为每个客户选择第一个和第 n 个订单答案

【问题标题】：Select first and nth order for each client为每个客户选择第一个和第 n 个订单
【发布时间】：2021-02-23 20:11:19
【问题描述】：

我正在尝试为每个用户显示第一个和第五个 order_id。

表格如下：

+----------+-----------+-------------------+
| Order_ID | Client_ID | Datetime          |
+----------+-----------+-------------------+
| 1        | 1         | YYYYMMDD HH:MM:SS |
+----------+-----------+-------------------+
| 2        | 1         | YYYYMMDD HH:MM:SS |
+----------+-----------+-------------------+
| 3        | 2         | YYYYMMDD HH:MM:SS |
+----------+-----------+-------------------+

我是这样写的：

select 
  t.client_id, 
  t.order_id as first_order, 
  t2.order_id as fifth_order,
  t.datetime as first_dt,
  t2.datetime as fifth_dt,
from
(
  select o.client_id, o.order_id, o.datetime,
  row_number() over(partition by o.client_id order by o.datetime) as rn
  from "OhMyTable" as o
) as t
  left join
    (
  select o.client_id, o.order_id, o.datetime,
  row_number() over(partition by o.client_id order by o.order_id) as rn
  from "OhMyTable" as o
      order by o.order_id
  ) as t2
  on t.client_id = t2.client_id
where t.rn = 1 and t2.rn = 5

但我希望看到那些下了第一单但没有五分之一的客户。应该有NULL，但我不明白怎么做。 :c

【问题讨论】：

标签： sql postgresql pivot left-join greatest-n-per-group

【解决方案1】：

使用条件聚合：

select o.client_id,
       min(datetime) as first_datetime,
       max(datetime) as fifth_datime,
       max(case when seqnum = 1 then order_id end) as first_orderid,
       max(case when seqnum = 5 then order_id end) as fifth_orderid
from (select o.*
             row_number() over(partition by o.client_id order by o.datetime) as seqnum
      from "OhMyTable" o
     ) o
where seqnum in (1, 5);

【讨论】：

【解决方案2】：

如果发现条件聚合比两个子查询更简单。
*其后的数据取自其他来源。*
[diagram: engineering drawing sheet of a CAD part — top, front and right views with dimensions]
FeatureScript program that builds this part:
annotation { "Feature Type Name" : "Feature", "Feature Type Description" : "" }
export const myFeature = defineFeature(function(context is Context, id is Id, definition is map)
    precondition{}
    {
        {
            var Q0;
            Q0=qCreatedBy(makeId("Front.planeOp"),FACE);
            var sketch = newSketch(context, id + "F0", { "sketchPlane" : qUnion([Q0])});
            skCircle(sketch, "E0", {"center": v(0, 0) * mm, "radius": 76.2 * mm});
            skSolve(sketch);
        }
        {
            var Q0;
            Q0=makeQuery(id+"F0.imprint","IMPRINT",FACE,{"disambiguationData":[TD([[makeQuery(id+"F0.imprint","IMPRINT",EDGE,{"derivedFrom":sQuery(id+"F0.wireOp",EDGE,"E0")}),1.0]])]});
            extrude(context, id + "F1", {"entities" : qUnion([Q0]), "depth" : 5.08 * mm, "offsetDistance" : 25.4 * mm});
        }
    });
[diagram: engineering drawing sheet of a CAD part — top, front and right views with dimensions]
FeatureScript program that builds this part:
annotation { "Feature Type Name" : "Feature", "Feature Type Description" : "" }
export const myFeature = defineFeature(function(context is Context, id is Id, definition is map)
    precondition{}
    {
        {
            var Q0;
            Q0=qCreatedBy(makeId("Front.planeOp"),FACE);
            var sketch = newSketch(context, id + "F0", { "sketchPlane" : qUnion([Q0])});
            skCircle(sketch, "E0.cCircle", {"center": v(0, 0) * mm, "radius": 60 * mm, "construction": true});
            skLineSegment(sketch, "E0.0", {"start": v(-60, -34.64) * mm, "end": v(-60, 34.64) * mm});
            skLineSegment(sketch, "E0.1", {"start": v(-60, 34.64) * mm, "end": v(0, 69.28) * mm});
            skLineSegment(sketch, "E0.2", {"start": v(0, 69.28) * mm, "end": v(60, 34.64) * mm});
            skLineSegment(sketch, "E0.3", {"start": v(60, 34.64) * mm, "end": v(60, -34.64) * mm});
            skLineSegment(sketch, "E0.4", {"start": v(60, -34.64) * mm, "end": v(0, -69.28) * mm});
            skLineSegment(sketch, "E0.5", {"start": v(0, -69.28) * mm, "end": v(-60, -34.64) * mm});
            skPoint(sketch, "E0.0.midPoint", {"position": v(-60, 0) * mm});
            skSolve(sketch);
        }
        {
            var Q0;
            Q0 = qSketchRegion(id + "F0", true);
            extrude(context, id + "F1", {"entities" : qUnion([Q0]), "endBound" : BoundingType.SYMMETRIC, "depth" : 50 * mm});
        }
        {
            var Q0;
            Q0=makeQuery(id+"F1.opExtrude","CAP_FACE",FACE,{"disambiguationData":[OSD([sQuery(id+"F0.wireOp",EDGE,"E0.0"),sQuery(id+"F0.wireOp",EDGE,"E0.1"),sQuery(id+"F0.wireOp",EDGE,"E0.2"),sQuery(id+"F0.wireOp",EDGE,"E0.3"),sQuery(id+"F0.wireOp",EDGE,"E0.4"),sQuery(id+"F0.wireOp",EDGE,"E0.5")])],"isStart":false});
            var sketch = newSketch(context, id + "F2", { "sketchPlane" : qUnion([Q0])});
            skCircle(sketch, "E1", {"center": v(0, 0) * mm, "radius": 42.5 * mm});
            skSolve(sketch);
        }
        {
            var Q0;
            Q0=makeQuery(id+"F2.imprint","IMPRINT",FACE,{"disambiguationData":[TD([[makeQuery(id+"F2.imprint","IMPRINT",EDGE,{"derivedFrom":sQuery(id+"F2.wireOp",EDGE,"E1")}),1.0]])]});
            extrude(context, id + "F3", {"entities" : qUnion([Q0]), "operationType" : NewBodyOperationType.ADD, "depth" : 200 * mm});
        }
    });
您可以使用having 子句进行过滤：

select client_id,
    max(order_id) filter(where rn = 1) first_order,
    max(order_id) filter(where rn = 5) fifth_order,
    min(datetime) first_dt,
    max(datetime) fifth_dt
from (
    select o.client_id, o.order_id, o.datetime,
        row_number() over(partition by o.client_id order by o.datetime) as rn
    from "OhMyTable" as o
) t
where rn in (1, 5)
group by client_id
having count(*) = 2

【讨论】：

【解决方案3】：

将where t2.rn = 5 条件放入left join：

select 
  t.client_id, 
  t.order_id as first_order, 
  t2.order_id as fifth_order,
  t.datetime as first_dt,
  t2.datetime as fifth_dt,
from
(
  select o.client_id, o.order_id, o.datetime,
  row_number() over(partition by o.client_id order by o.datetime) as rn
  from "OhMyTable" as o
) as t
  left join
    (
  select o.client_id, o.order_id, o.datetime,
  row_number() over(partition by o.client_id order by o.order_id) as rn
  from "OhMyTable" as o
      order by o.order_id
  ) as t2
  on t.client_id = t2.client_id
  and t2.rn = 5
where t.rn = 1 and t2.datetime is null

【讨论】：